Continue the journey with Part 3 here.

*I was not compensated by RunKNOX for this post, nor is RunKNOX affiliated with this blog. I am simply sharing my honest opinions and experiences as I began running through the program. The views expressed in my article are solely my own.

Photo by Tracey Southerland Photography


  1. "Think about Adam Levine" - hahahahaha! That would so be me. ;)

    On a serious note. I love these stories, Amy! Thank you for sharing. I love how supportive your trainers have been, as well. Everyone started somewhere!

    1. Haha! I channeled any and everything I could to get through those days! :)

      I'm so glad that you enjoyed reading this. Yes, we all started somewhere, and those of us who have started progressing towards our goals understand that. I was pleasantly surprised how supportive the local running community has been towards new runners. :)
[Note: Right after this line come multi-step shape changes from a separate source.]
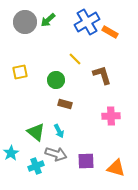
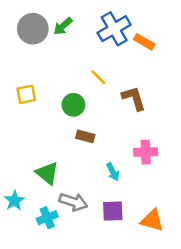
cyan arrow: (59, 131) -> (113, 172), moved

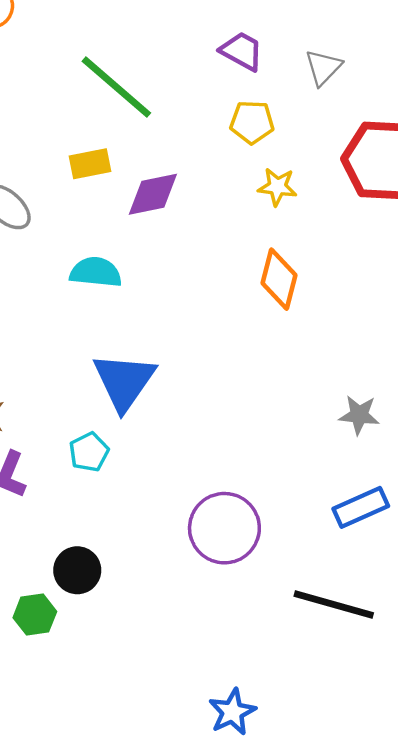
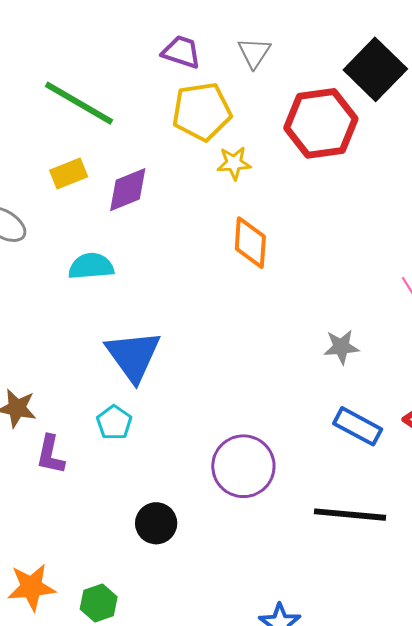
yellow pentagon: (252, 122) -> (202, 111), size x1.5
blue rectangle: (361, 507) -> (358, 426), turned 63
black circle: (77, 570) -> (156, 523), moved
green hexagon: (35, 615) -> (99, 603), moved

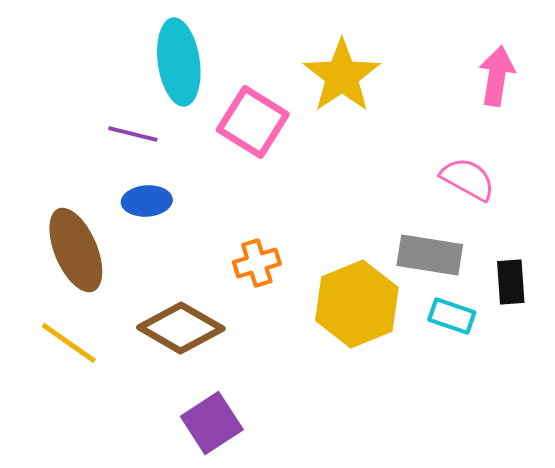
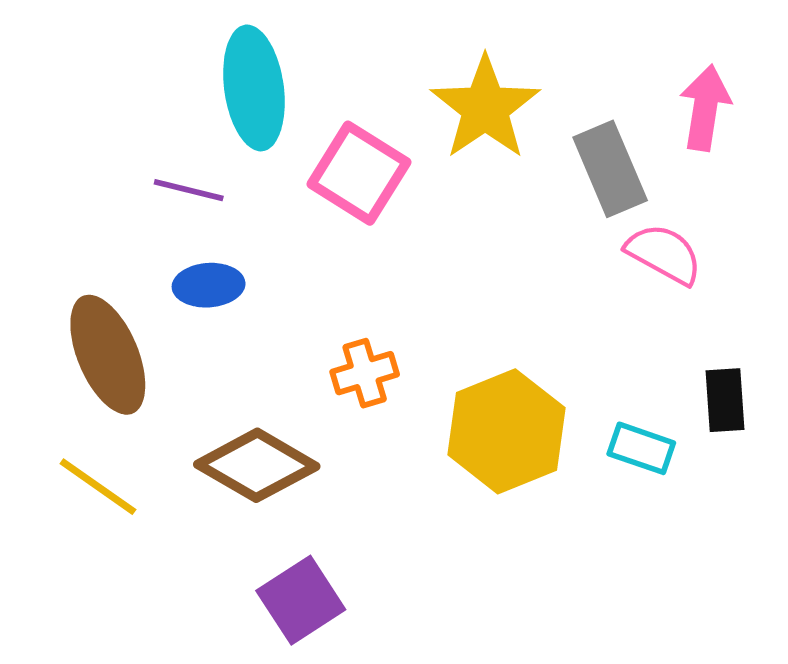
gray rectangle: (430, 255) -> (610, 169), moved, turned 58

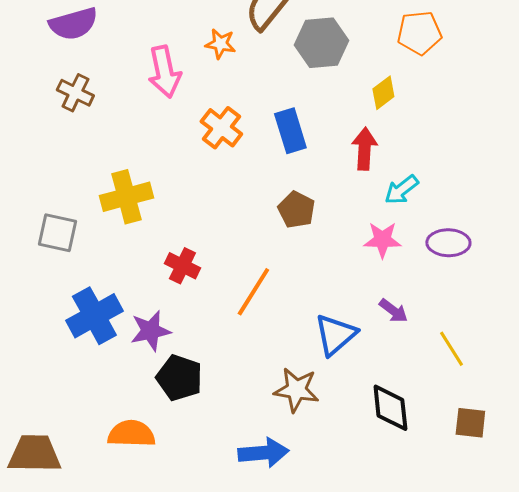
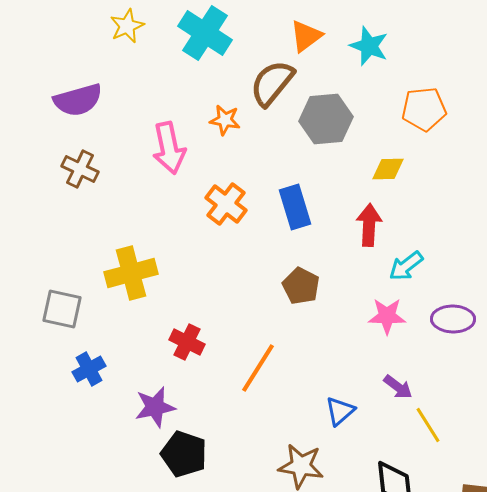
yellow diamond: (383, 93) -> (388, 169), turned 36
blue cross: (94, 316) -> (89, 369), moved, size x0.6
blue triangle: (335, 335) -> (340, 411), size x0.7
yellow line: (451, 349) -> (428, 425), moved

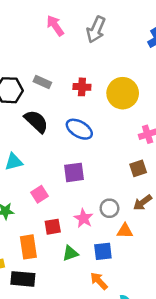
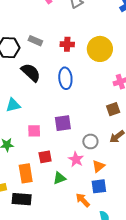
blue ellipse: (79, 129) -> (65, 78), turned 55
purple square: (74, 172) -> (63, 123), moved
pink square: (39, 194) -> (34, 131), turned 32
pink star: (84, 218) -> (76, 159), moved
orange triangle: (125, 231) -> (98, 166), moved, turned -40
blue square: (103, 251) -> (99, 186), moved

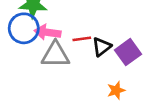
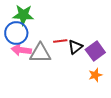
pink arrow: (48, 32) -> (21, 50), moved
orange star: (116, 90) -> (95, 75), moved

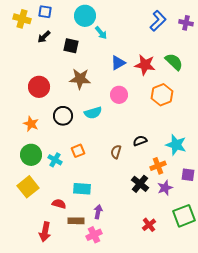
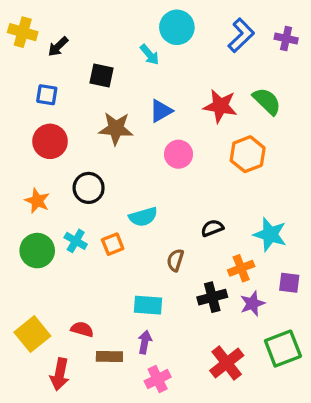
blue square: (45, 12) -> (47, 95), moved
cyan circle: (85, 16) -> (177, 27), moved
black arrow: (44, 37) -> (58, 47), moved
blue triangle: (118, 63) -> (161, 111), moved
cyan semicircle: (93, 113) -> (143, 217), moved
brown semicircle: (116, 152) -> (175, 260), moved
cyan cross: (55, 160) -> (76, 241), moved
black cross: (140, 184) -> (212, 297), turned 36
yellow square: (28, 187) -> (32, 334), moved
cyan rectangle: (82, 189) -> (148, 305), moved
red cross: (149, 225) -> (227, 363), size x1.5
pink cross: (94, 235) -> (158, 379), moved

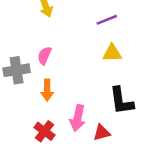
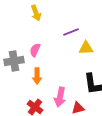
purple line: (107, 20) -> (71, 32), moved

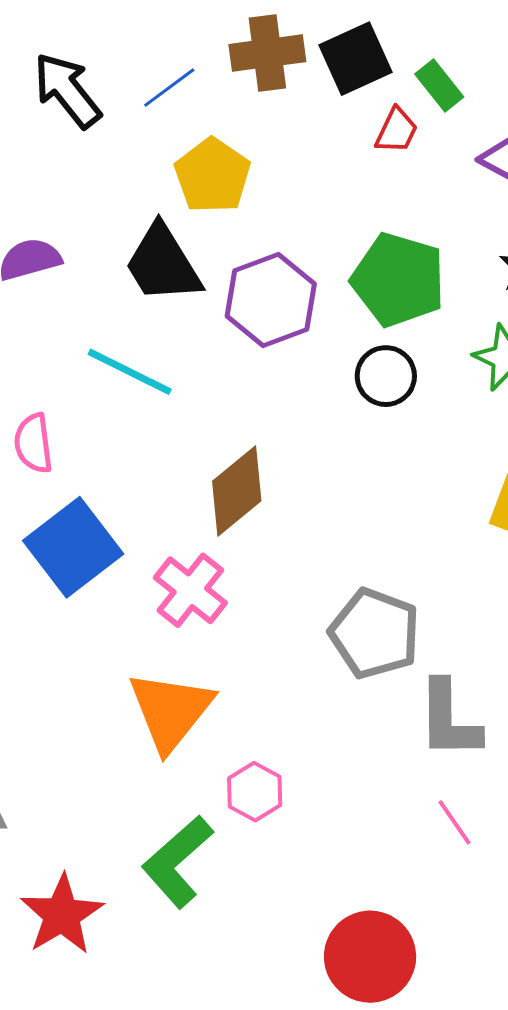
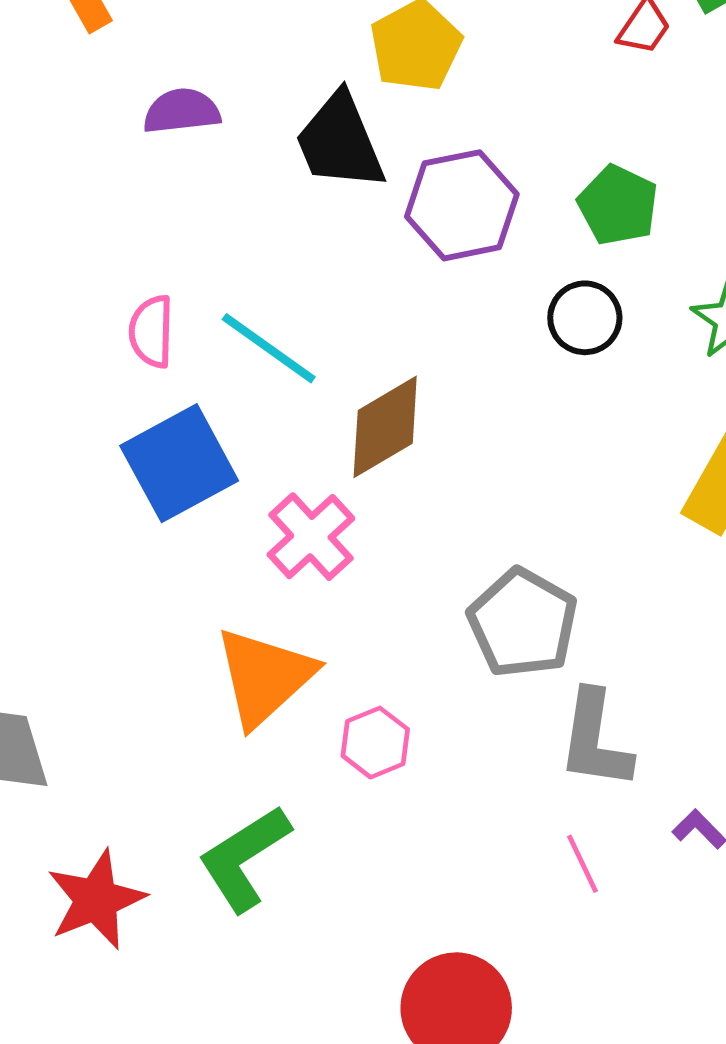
green pentagon: (398, 280) -> (618, 205), size x0.7
cyan line: (130, 372) -> (269, 348), moved
pink hexagon: (255, 792) -> (375, 743), moved

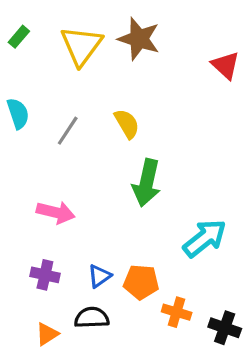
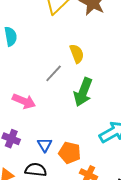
gray line: (68, 131) -> (54, 73), moved
blue triangle: (99, 276) -> (45, 145), turned -35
  2. A great read, Amy. Thanks for sharing - I will share this with MY running buddies. People new to running will really identify with your words. :)

    1. Thanks, Vicky! I'm glad it was helpful. I love helping new runners, because I know how hard it is to begin. :)

  3. I love this part - "On paper, running a few minutes here and there doesn’t sound that bad. Until you’re the one doing it. Then they are the longest minutes of your life. " EXACTLY!!

    You're story sounds so much like mine. I can relate to everything!

    1. Haha, yeah, it was rough at first! Just gotta hang in there and build endurance. Sounds like you're doing great so far! Congrats!